YOUR OBJECTIVE
Copy the stretch of the passage on scale from "It is important" through "what’s going on.", and swap "fossil fuels" out for "coal and oil".

PROVIDED PASSAGE
** BEGIN **
3 Scale

One of the central concepts in geography is scale. In very rough terms, scale refers to how big or small something is. That “something” could be an event, a process, or some other phenomenon. In geography, we often focus on spatial scale. Spatial scale is the extent of an area at which a phenomenon or a process occurs. For example, water pollution can occur at a small scale, such as a small creek, or at a large scale, such as the Chesapeake Bay. Spatial scale also refers to the area or spatial extent at which data about a phenomenon are aggregated to be analyzed and understood. For example, while there are differences in levels of pollution in different areas of the Chesapeake Bay, one may choose to aggregate water quality measurements to make a general statement about pollution in the bay as a whole.

Geographers not only are interested in the patterns of physical or social processes on the Earth at a given level of spatial organization (e.g., local, regional, or global), but they also want to know the interactions and feedbacks across different spatial scales. Geographers sometimes also discuss temporal scale, which is the duration or time length of a thing or process. Some examples can help us understand scale. Consider air pollution. This often exists at the scale of a city or metropolitan area. The city will have cars, factories, power plants, and other things that cause air pollution, and the air pollution will affect people who live in the city and breathe the air there. People elsewhere may not be significantly affected. (Note that sometimes the wind sends air pollution further away.) In contrast, climate change largely exists at the global scale. (We’ll discuss climate change in greater detail later in the course.) This is because climate is a process that covers the whole planet. When we change the climate somewhere, we change it everywhere. Scale matters in understanding the interactions between humans and the environment.

A nice depiction of scale can be found in the following video (9:01):

Click for a transcript of Powers of Ten video.
Credit: POWERS OF TEN © 1977 EAMES OFFICE LLC

The video shows the same point in space on a broad range of scales, from the subatomic to the astronomical. In geography, we tend to focus on human scales, which are the scales of the world as we experience it. So, you will not need to know any particle physics or astronomy for Geog 30N, even though some of it may be relevant!

It is important to appreciate that phenomena can be considered or observed at multiple scales. For example, we can observe climate change at the global scale, since climate is a global process. However, we can also observe climate change at local scales. Climate change is caused by, among other things, many individual decisions to burn fossil fuels. Also, climate change impacts people and ecosystems in specific local places across the world. The causes and impacts are different in different places. If we only observed climate change at the global scale, we would miss this variation from one location to another. It’s important to observe climate change – and many other important phenomena – at many scales so that we can fully understand what’s going on.
** END **
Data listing
** BEGIN **
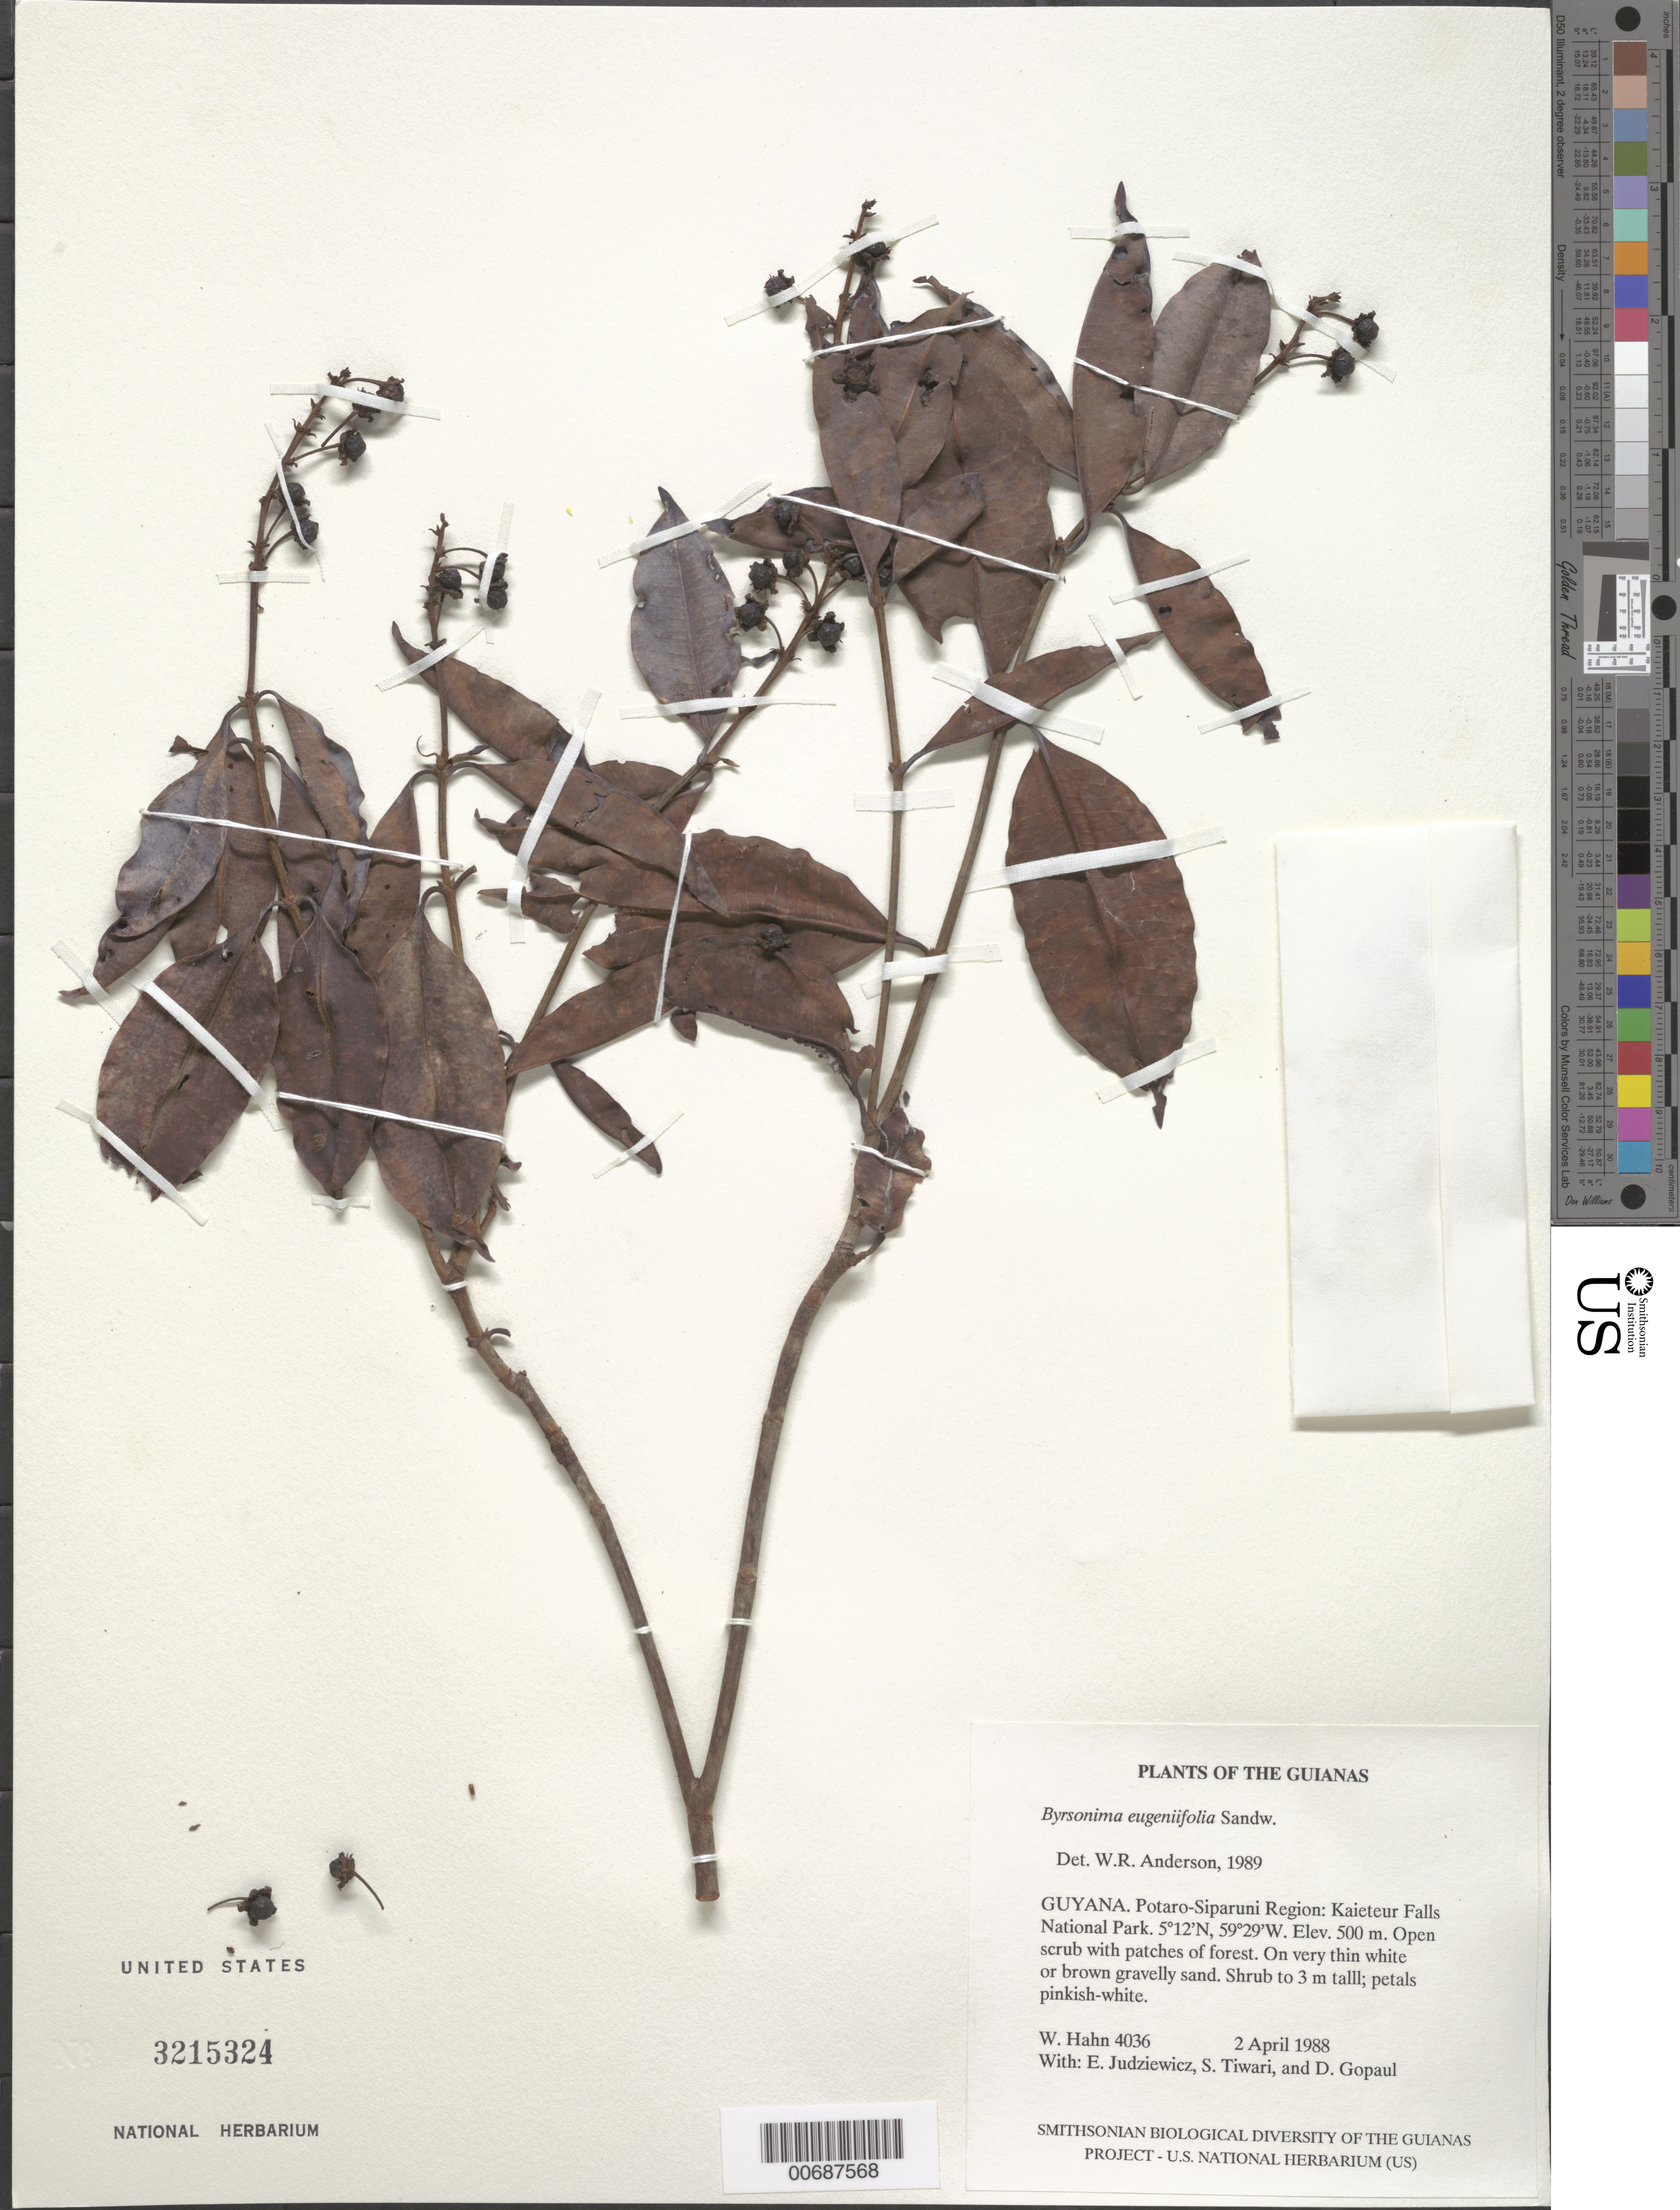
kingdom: Plantae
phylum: Tracheophyta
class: Magnoliopsida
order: Malpighiales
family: Malpighiaceae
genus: Byrsonima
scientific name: Byrsonima eugeniifolia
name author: Sandwith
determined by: Anderson, W. R., (MICH), University of Michigan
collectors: W. Hahn, E. J. Judziewicz, S. Tiwari & D. Gopaul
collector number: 4036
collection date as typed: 2 April 1988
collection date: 1988-04-02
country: Guyana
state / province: Potaro-Siparuni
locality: Kaieteur Falls National Park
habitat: Open scrub with patches of forest. On very thin white or brown gravelly sand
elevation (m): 500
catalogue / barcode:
** END **
FINISHED TASK
It is important to appreciate that phenomena can be considered or observed at multiple scales. For example, we can observe climate change at the global scale, since climate is a global process. However, we can also observe climate change at local scales. Climate change is caused by, among other things, many individual decisions to burn coal and oil. Also, climate change impacts people and ecosystems in specific local places across the world. The causes and impacts are different in different places. If we only observed climate change at the global scale, we would miss this variation from one location to another. It’s important to observe climate change – and many other important phenomena – at many scales so that we can fully understand what’s going on.